First as was said before if you apply 2.83V into an 8ohm woofer or tweeter the power is 1W, from V^2/R, 2.83^2/8 ~=1 (+-roundoff error) now if you add a second 8ohm woofer (not isobaric yet, later for that) and wire it in parallel to the first you will gain +3dB from doubling the radiating surface area, and +3dB from halving the impedance of the woofer section V^2/Rp or 2.83^2/4 ~= 2W.
So if you apply 2.83V to the 2way system you get 1W and 94dB from the tweeter and 2W and 93dB from the woofers a nice match.

But now you have to factor in the baffle step phenomenon, which will have a low frequency where the system response begins to rise and a high frequency where it levels off (full transition into half space radiation). These frequencies are simple and can be analytically determined for round baffles with no edge radius, and the final result at and above the high freq. the response is +9-10dB higher than at and below the low frequency as defined above. For rectangular baffles the baffle step effect is reduced and spread out over a range of different frequencies whereas the round baffle had one high and one low freq.
I suggest you dl the baffle step simulator (Edge?) for a graphical representation of how this works.
FYI,the f3 going from high frequency to low is analytically/empirically (not sure)determined to be f(3) = 380/W(B) (where W(B) is the baffle width in feet), all of the equations are based on an approximation of a spherical enclosure response ( I don't fully understand that part but who cares) the important thing is to learn how to measure the in box response and design a circuit to deal with the actual reduction. To illustrate why this is important lets look at the above eq with the above two woofers, if they are mounted on a 1 ft wide baffle (for convenience) then 380/1=380Hz.
So 380Hz is the approximate midpoint for the baffle step issue, this means that the music below 380hz will have 1/4 of the energy of that above 380hz (theoretically 1/4, but that's why you must measure it).

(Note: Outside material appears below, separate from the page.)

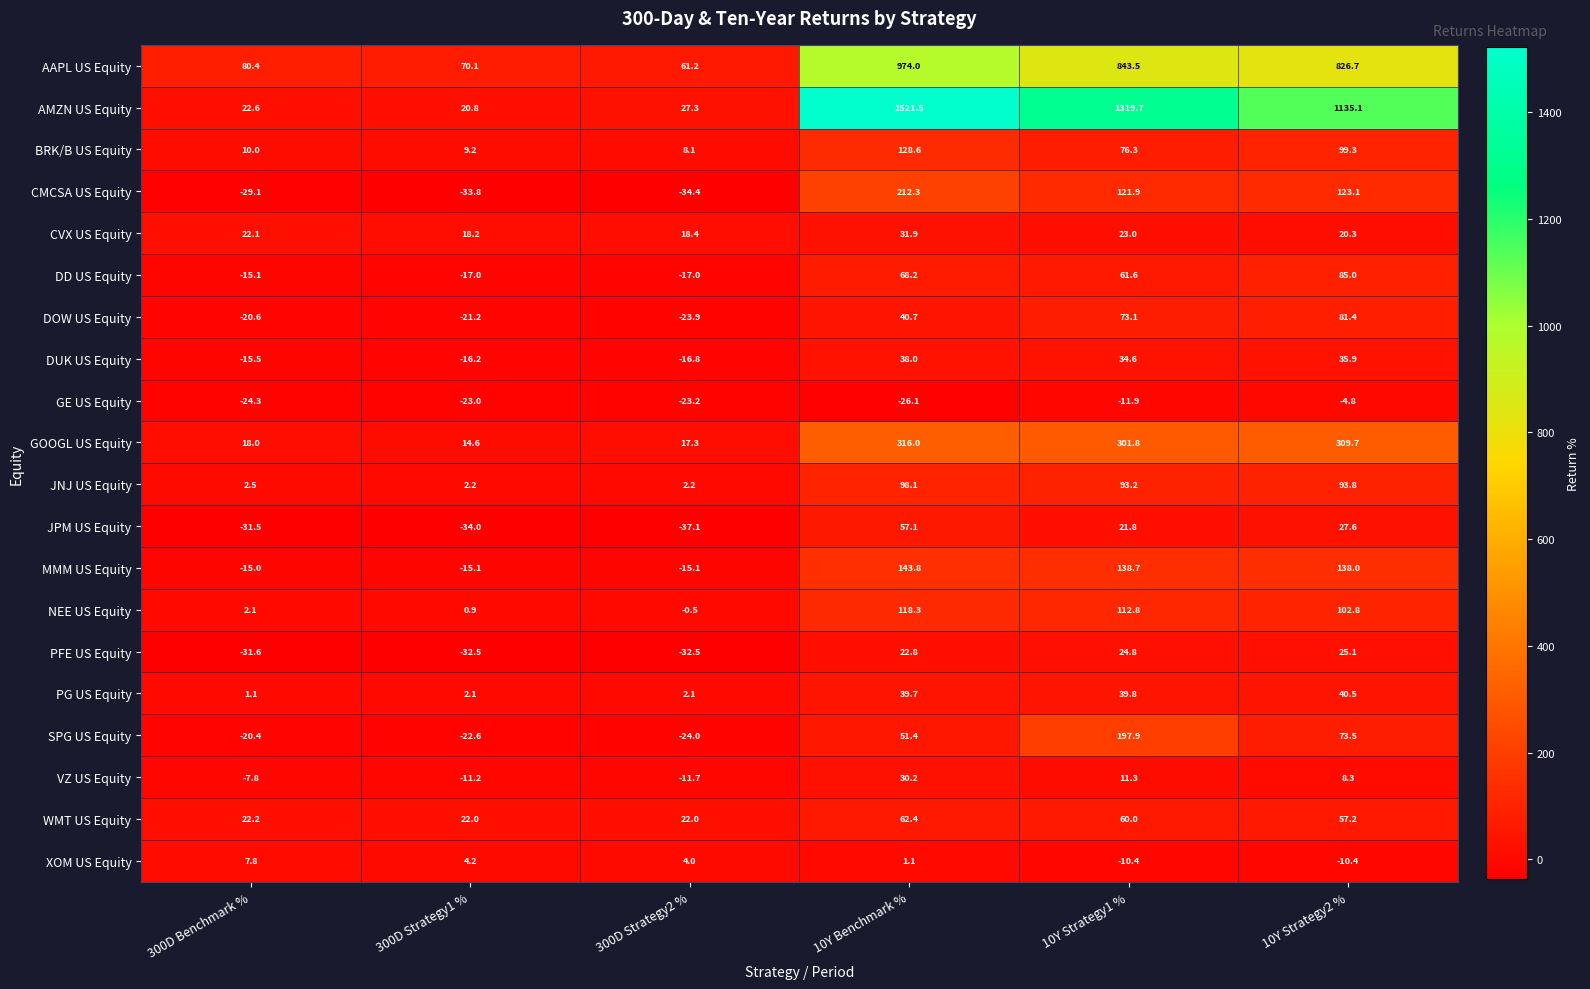

What is the smallest value displayed?

-37.1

Now, what happens with isobaric? First, since you are taking two independently mounted drivers operating in the baffle step range and mounting them onto each other you will now have more pronounced baffle step response (theoretically) and you now lost half of your radiating area (-3dB). So while each woofer still produces 87dB with one watt of input they are not radiating independently, so 2.83V in and 4 ohm impedance= 2W to each woofer and 90dB output (total). This is 2W to the Woofers and 1W to the tweeter. Now with 3-6 dB of loss from BSC you will have to pad the tweeter down 7-10dB depending on final BSC level and where you install the BSC circuit, if it is before the power amp ( line level) then you wont need to pad the tweeter to account for BSC, if you only apply the BSC to the low pass circuit, then you will need to pad the tweeter down accordingly.